Matthias usually replies to this “do you remove your seat belt after your lessons?” (or something like that), but I don’t buy it. In most of cases, what I want is for my programs to go fast while being correct, and if it crashes (actually not correct), restart it with seat belts and see why it crashes and correct it. Often times our current seat belts are so heavy that it makes the whole point moot (and I’ll have to use another language).

I will say that Julia is high on my list of non-Racket languages though.

I enjoyed my time with OCaml and Haskell, and I appreciate the benefits of static typing, but I think I appreciate not being restricted even more :) I haven’t closed the door on Typed Racket, but over the decades, it seems I may just be a dynamic typing guy (at least with current type systems).

Oh, one more thing, most of what I do ends up on the web, and web programming with Racket is very enjoyable. I didn’t feel like digging into Julia web programming, so the link above is simply a single, static HTML file that I generate. It would be nicer to have it be an actual interactive web app.

Racket’s module system is much nicer also - less encapsulation w/ Julia.

Ok, last one :) Schemes nail lexical scoping! Julia, like most non-Schemes, has some quirky scoping issues.

Thanks for the breakdown :slightly_smiling_face:. Usually my “poke” into Julia stops when I go to do something like “parse JSON” and discover there are 5 different JSON parser libraries, none appear to be “blessed”, etc.

That appears to be a common pattern with many of the “common” libraries there

There are some pros. Speed is a stated priority, and Julia’s design helps in this regard. Infix can be handy for imperative, math/stats code.

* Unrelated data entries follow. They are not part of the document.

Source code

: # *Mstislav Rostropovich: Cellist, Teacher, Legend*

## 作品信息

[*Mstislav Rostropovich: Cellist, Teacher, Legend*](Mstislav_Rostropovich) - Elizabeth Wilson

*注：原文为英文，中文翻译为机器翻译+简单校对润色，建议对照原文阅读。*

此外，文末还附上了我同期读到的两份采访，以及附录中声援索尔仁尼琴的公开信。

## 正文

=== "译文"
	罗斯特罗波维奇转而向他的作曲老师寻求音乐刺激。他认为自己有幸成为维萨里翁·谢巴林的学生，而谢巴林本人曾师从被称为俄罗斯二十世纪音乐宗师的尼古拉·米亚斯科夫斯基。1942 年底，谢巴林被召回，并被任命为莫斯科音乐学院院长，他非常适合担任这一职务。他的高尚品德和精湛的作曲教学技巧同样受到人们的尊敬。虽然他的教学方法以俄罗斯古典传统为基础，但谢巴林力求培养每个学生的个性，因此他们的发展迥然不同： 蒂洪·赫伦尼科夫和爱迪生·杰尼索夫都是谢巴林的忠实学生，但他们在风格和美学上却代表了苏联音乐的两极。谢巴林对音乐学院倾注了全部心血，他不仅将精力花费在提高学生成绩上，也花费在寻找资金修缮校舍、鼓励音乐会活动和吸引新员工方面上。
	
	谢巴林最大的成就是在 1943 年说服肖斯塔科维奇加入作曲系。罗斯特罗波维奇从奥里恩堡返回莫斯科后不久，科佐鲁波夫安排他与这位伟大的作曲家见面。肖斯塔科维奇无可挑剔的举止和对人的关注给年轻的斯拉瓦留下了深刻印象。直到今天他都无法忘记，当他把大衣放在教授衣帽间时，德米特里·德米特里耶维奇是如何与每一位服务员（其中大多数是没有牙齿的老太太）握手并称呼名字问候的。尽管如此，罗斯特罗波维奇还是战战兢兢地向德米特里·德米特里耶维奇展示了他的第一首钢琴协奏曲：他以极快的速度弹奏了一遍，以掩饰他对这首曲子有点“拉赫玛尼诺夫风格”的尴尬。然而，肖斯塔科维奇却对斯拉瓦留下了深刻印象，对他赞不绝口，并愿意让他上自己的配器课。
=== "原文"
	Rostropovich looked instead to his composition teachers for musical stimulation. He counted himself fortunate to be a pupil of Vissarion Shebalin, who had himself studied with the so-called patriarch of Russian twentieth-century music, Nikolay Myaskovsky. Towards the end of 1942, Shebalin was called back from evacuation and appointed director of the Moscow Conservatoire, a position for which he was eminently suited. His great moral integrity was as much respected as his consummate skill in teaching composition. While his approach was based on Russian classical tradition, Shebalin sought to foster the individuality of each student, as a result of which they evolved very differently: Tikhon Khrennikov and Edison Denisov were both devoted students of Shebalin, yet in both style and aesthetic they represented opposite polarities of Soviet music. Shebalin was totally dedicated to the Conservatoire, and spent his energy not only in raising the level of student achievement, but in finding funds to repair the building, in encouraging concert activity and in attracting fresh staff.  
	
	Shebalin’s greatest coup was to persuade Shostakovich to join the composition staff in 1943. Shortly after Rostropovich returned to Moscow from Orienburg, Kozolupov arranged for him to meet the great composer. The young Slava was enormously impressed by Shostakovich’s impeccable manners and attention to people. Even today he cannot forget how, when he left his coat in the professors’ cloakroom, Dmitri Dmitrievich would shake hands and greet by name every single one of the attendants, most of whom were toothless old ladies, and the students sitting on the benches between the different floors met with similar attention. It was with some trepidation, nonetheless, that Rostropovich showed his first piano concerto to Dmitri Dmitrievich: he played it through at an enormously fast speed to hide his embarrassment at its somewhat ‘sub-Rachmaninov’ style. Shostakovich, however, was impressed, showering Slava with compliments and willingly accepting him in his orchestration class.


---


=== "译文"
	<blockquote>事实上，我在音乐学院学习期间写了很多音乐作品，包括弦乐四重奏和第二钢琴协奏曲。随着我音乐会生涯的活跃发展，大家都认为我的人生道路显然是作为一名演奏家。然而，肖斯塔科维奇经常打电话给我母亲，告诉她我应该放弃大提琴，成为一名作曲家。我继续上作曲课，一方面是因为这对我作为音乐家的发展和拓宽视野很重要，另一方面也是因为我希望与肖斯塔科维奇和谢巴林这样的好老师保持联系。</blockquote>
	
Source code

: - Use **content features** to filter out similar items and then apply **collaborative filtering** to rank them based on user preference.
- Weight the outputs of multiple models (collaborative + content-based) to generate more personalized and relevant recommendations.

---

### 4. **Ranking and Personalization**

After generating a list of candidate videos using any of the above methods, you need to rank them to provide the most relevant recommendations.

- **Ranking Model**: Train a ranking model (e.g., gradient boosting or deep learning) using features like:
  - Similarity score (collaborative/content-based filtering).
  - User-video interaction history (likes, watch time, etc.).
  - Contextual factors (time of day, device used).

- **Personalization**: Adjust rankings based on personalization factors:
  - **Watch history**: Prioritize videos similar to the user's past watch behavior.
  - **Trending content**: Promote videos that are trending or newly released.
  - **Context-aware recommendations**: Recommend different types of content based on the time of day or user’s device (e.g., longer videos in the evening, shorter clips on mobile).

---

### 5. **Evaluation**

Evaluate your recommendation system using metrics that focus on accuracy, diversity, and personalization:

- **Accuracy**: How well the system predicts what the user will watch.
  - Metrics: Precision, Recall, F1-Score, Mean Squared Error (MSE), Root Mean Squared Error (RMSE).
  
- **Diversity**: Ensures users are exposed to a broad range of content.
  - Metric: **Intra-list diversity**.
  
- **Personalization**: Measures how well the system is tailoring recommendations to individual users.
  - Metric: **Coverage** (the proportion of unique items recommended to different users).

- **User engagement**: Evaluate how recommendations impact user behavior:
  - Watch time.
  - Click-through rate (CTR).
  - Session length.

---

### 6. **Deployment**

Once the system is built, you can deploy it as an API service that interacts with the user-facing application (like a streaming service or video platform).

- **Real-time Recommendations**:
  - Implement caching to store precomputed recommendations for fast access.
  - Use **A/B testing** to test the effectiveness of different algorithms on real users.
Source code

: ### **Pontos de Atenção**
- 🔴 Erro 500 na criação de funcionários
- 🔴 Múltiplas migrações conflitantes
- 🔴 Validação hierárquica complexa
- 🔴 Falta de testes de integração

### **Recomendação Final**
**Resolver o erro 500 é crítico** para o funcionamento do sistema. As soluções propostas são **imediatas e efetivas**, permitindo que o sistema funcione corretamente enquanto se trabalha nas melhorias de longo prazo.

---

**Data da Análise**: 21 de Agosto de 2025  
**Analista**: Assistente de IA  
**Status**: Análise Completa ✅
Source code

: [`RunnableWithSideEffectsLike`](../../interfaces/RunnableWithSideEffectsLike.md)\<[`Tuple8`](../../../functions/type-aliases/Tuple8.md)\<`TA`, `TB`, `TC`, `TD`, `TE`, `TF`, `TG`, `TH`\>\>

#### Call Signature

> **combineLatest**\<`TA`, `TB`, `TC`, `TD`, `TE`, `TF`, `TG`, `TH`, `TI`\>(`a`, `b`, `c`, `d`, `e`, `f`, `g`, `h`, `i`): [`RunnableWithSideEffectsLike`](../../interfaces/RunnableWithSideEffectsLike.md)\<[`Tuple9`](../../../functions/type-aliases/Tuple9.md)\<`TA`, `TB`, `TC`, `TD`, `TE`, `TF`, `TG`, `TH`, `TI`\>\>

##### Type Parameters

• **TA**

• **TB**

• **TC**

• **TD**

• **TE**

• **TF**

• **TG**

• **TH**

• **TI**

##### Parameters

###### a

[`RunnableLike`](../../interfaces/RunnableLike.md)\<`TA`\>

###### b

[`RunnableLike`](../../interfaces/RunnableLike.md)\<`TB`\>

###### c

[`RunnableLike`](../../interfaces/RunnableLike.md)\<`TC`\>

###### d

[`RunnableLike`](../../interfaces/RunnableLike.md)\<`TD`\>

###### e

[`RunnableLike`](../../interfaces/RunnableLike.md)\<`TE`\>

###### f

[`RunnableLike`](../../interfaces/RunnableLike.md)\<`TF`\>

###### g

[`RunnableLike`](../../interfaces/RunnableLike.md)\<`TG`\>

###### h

Macros aren’t bad for a non-Scheme/Racket. I think Julia has a slight chance of gaining on Python and/or R, but time will tell.

The counterpart problem in Racket is that when there’s a bug in a “blessed” library, it could take time to fix and release.

R is just a mess. I have no idea how people can work with that. (Note: I have to)

Critical mass of code :)

I kind of miss having the flexible attitude I had decades ago, where I’d just pick up whatever language I needed to at the time. Now I’m old and opinionated, and I don’t have the patience to use a language I don’t love :)

+1. Combine that with a feeling of “I just want to be productive, which means any tools I use have to just work.”